I want to mention our best human epigenetic mortality risk predictor, GrimAge. I talked quite a lot about it in the past. I want you to know that there are many cross-sectional studies that have shown that GrimAge predicts lifespan in dozens of epidemiological studies. More recently, we published a paper that is a genetic study.
We have developed a polygenic risk score for GrimAge, and it is associated with parental longevity and also educational attainment, adiposity, and so on. So if you have GWAS data, SNP data, you can evaluate epigenetic clocks using that framework.
Some questions people always ask, is cytosine methylation causal? Or is it just a marker? And my answer is yes and no, because one can find plenty of examples to support both points of view.
The no camp will point out that many invertebrates do not have cytosine methylation. C. elegans, Drosophila, do not have cytosine methylation. So, if you believe that these model organisms very much mirror mammalian aging, then you will discard the cytosine methylation. Also, in mammals, many age-related cytosines do not seem to have an effect on gene expression levels.
However, on the yes side, there have been several exciting case studies that start to build evidence that cytosine methylation can be causal. There was a paper from David Sinclair’s group, where he showed that this OSK-induced epigenetic reprogramming for axon regeneration did require TET enzymes, that’s kind of a smoking gun that cytosine methylation is in some way involved in regeneration.
There was also another very nice paper, and that studied methylation in the regulatory region of the ELOVL2 chain. If you are in my field, which is methylation studies of aging, you will know this gene, it’s really one of the most robust cytosines correlated with age.
Here, this team, Daniel Chen, and Dorota Skowronska-Krawczyk and their team, published a paper that showed that reversal of ELOVL2 promoter hypermethylation in vivo leads to ELOVL2 expression and rescued age-related decline in visual functions. That was a nice illustration of the relevance of this one cytosine.
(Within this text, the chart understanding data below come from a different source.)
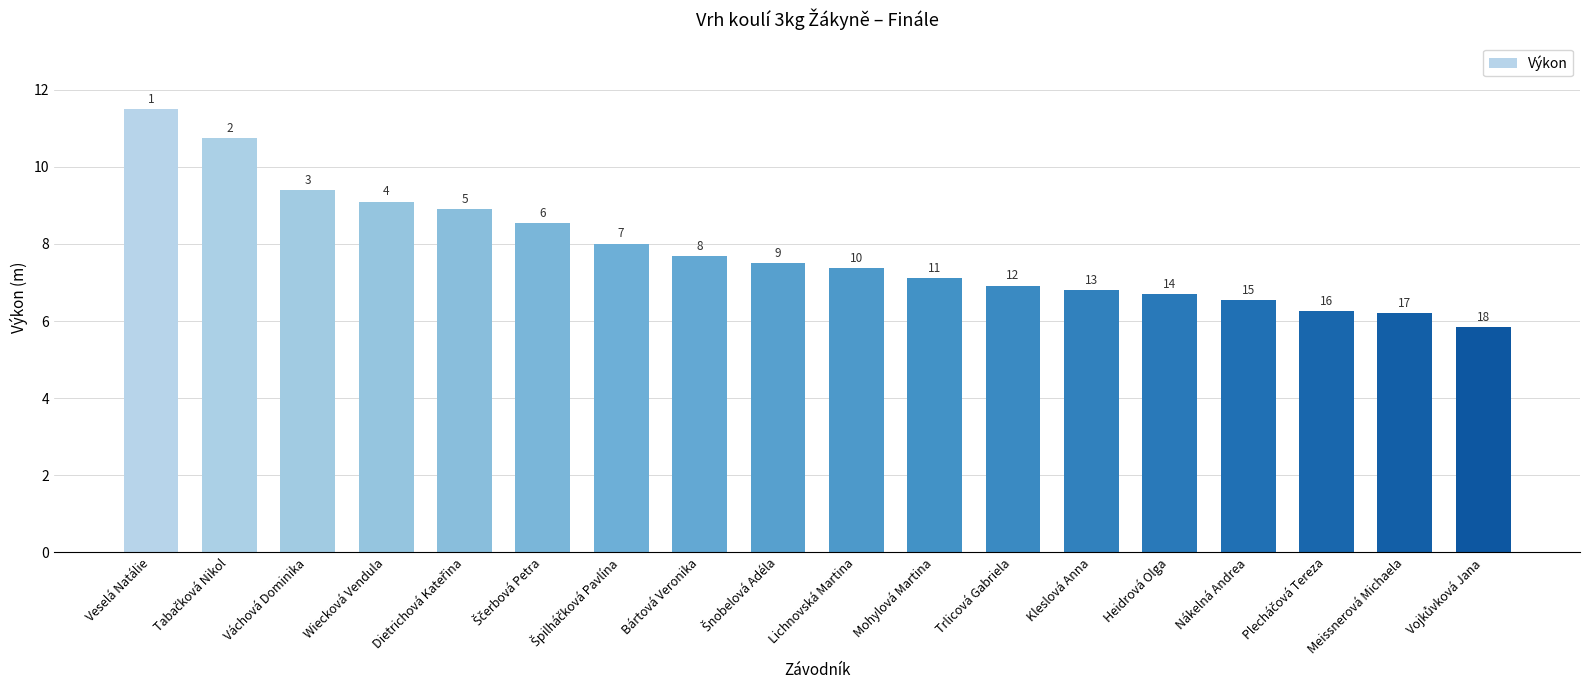

What is the value of the 9th bar from the left?

7.5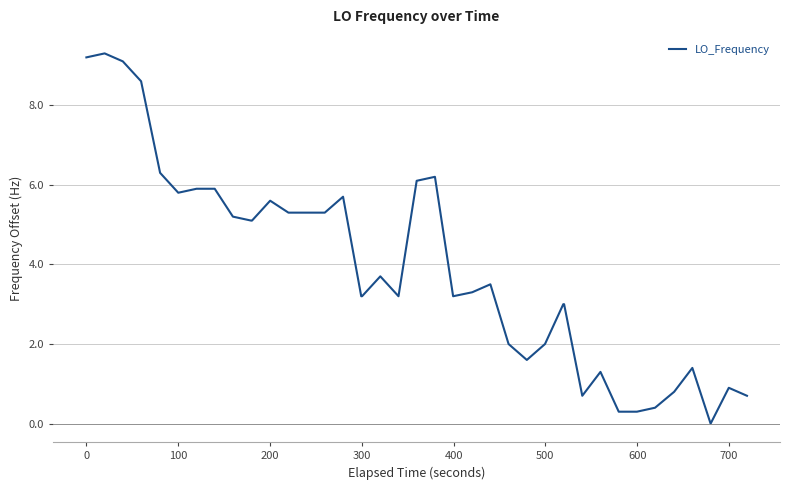

What is the difference between the maximum and minimum values?

9.3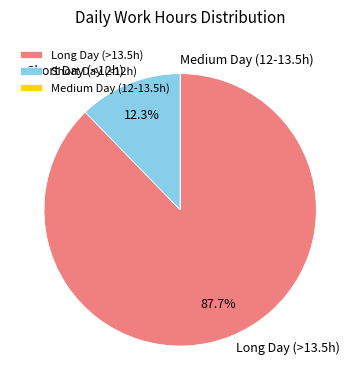

What portion of the pie excludes Long Day (>13.5h)?

12.3%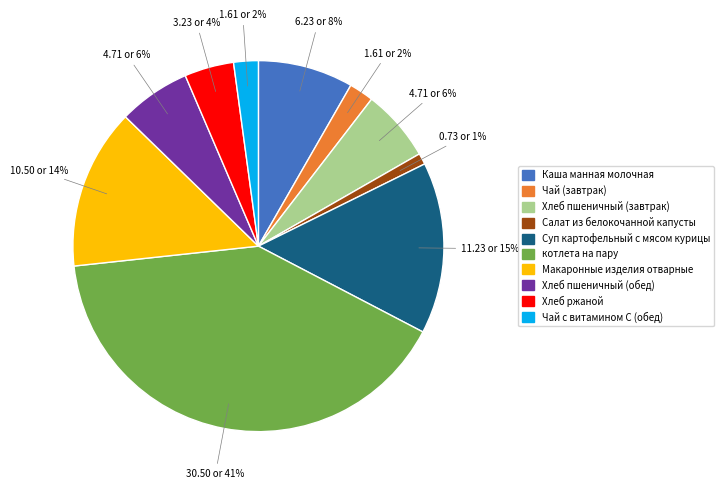

Does котлета на пару represent more than half of the total?

No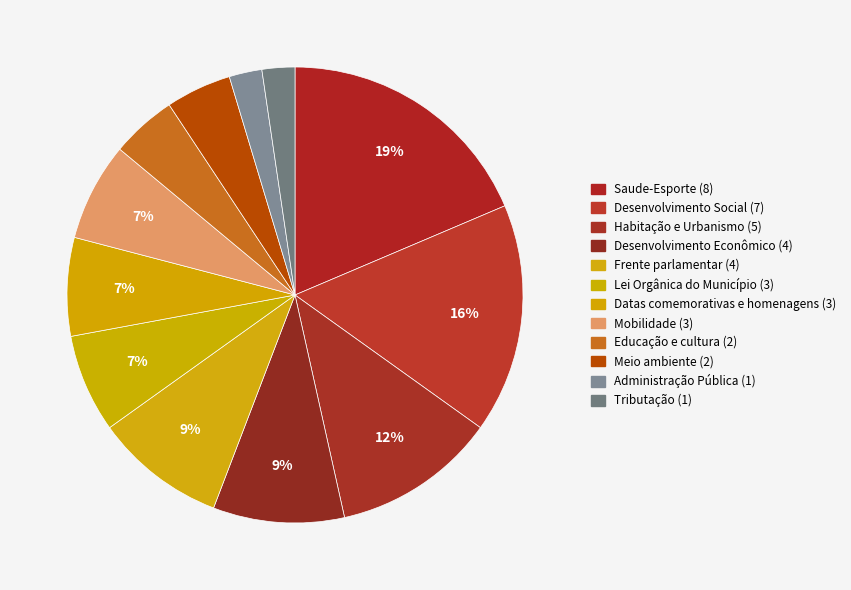

How many segments does this pie chart have?

12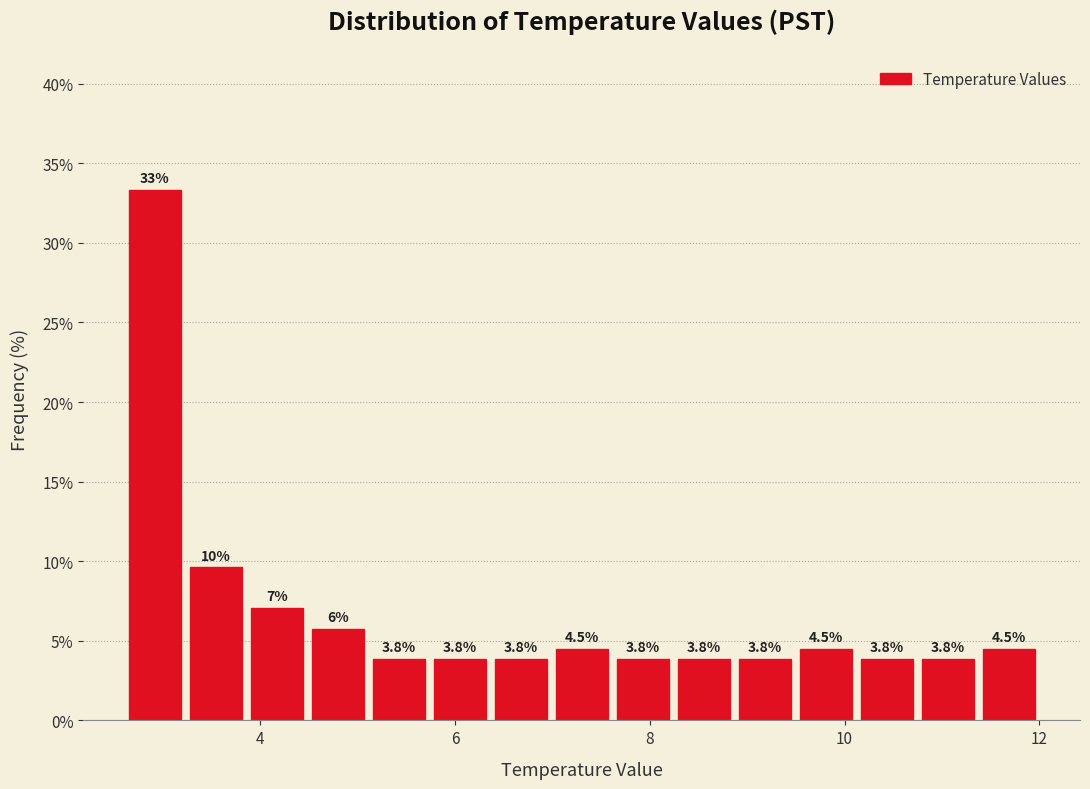

Read against the x-axis, roughly where is the centre of the tallest bar?

3.0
In conclusion, epigenetic clocks have been linked to four hallmarks of aging, but also they seem to be disconnected to several others. In particular, epigenetic age seems to be distinct from telomere length, attrition, and cellular senescence.
I also showed you some evidence that interventions that slow epigenetic clocks often extend the lifespan of cells in culture in cell cultures, but not vice versa. I showed you that castration slows epigenetic aging in ear samples of sheep but has no effect on the epigenetic age of blood.
Epigenetic clocks are already being used in clinical and preclinical studies. We published some articles on it in the past. I mentioned, for example, Greg Fahy with his thymus intervention. I also showed you that cytosine methylation allows one to build these pan-mammalian clocks. Cytosine methylation allows you to estimate the maximum lifespan and many other species’ characteristics for mammals.
I mentioned many people during my talk I mentioned Ake Lu, Amin Haghani, many collaborators, Ken Raj and others. Thank you so much.